- _Problem to solve_
Would you restate, word for word, only the lines starting at the one with "Por exemplo, Cody Rhodes teve de esperar até" and ending with the final line of the entries below? Pictures stay out.

Collected data
******

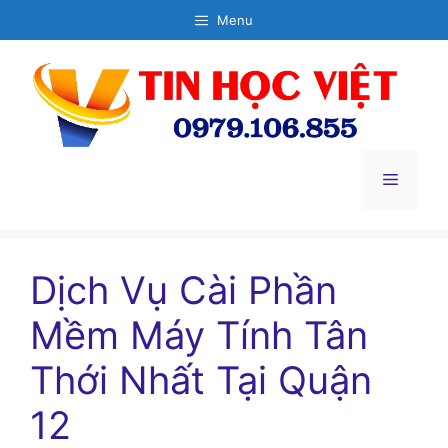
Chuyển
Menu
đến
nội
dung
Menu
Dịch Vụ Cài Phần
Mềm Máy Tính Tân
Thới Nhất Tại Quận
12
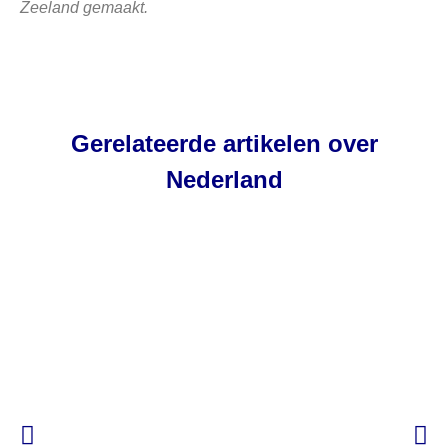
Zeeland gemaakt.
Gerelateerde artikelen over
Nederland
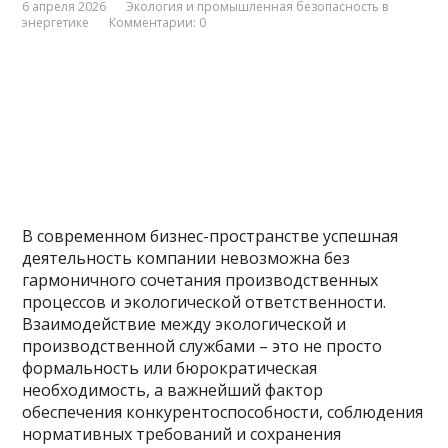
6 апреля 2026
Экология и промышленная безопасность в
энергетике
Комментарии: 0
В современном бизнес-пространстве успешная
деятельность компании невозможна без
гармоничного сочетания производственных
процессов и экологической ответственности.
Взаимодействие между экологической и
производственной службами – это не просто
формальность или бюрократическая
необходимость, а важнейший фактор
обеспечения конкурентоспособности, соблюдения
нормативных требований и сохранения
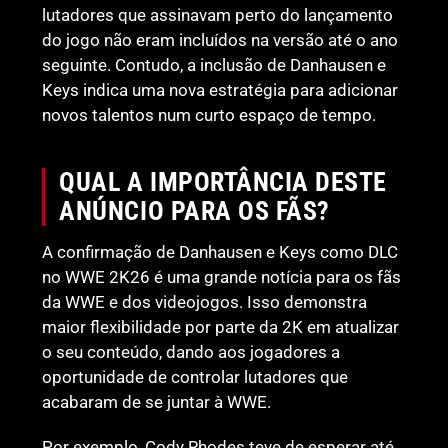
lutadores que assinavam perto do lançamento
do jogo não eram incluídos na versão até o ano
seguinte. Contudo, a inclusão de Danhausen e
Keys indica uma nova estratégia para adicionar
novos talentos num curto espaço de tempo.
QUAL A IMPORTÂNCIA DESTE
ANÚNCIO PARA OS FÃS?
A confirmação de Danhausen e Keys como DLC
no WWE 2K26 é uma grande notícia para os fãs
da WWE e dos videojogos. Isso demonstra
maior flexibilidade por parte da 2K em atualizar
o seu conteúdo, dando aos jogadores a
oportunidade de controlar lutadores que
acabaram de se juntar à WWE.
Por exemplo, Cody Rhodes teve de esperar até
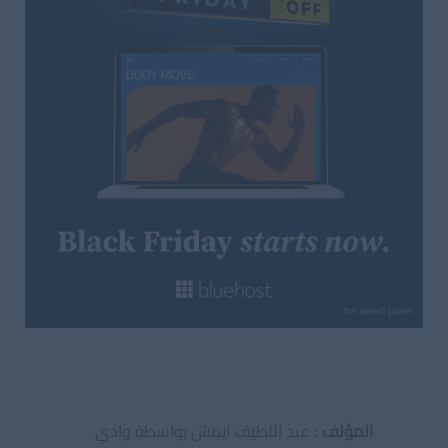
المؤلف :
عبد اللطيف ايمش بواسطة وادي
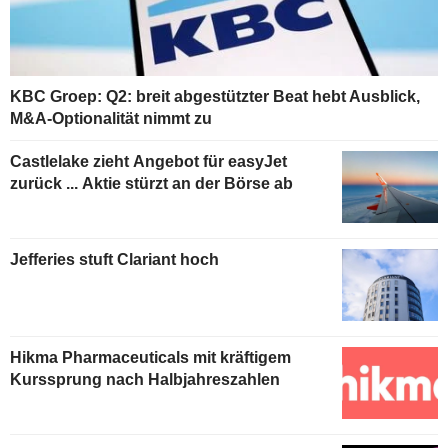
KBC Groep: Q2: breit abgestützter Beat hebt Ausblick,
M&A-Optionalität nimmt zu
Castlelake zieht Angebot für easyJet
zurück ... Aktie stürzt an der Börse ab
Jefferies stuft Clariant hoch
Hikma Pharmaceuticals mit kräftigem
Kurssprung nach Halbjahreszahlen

******

- _Result of this exercise_
Por exemplo, Cody Rhodes teve de esperar até
المؤلف :
عبد اللطيف ايمش بواسطة وادي
KBC Groep: Q2: breit abgestützter Beat hebt Ausblick,
M&A-Optionalität nimmt zu
Castlelake zieht Angebot für easyJet
zurück ... Aktie stürzt an der Börse ab
Jefferies stuft Clariant hoch
Hikma Pharmaceuticals mit kräftigem
Kurssprung nach Halbjahreszahlen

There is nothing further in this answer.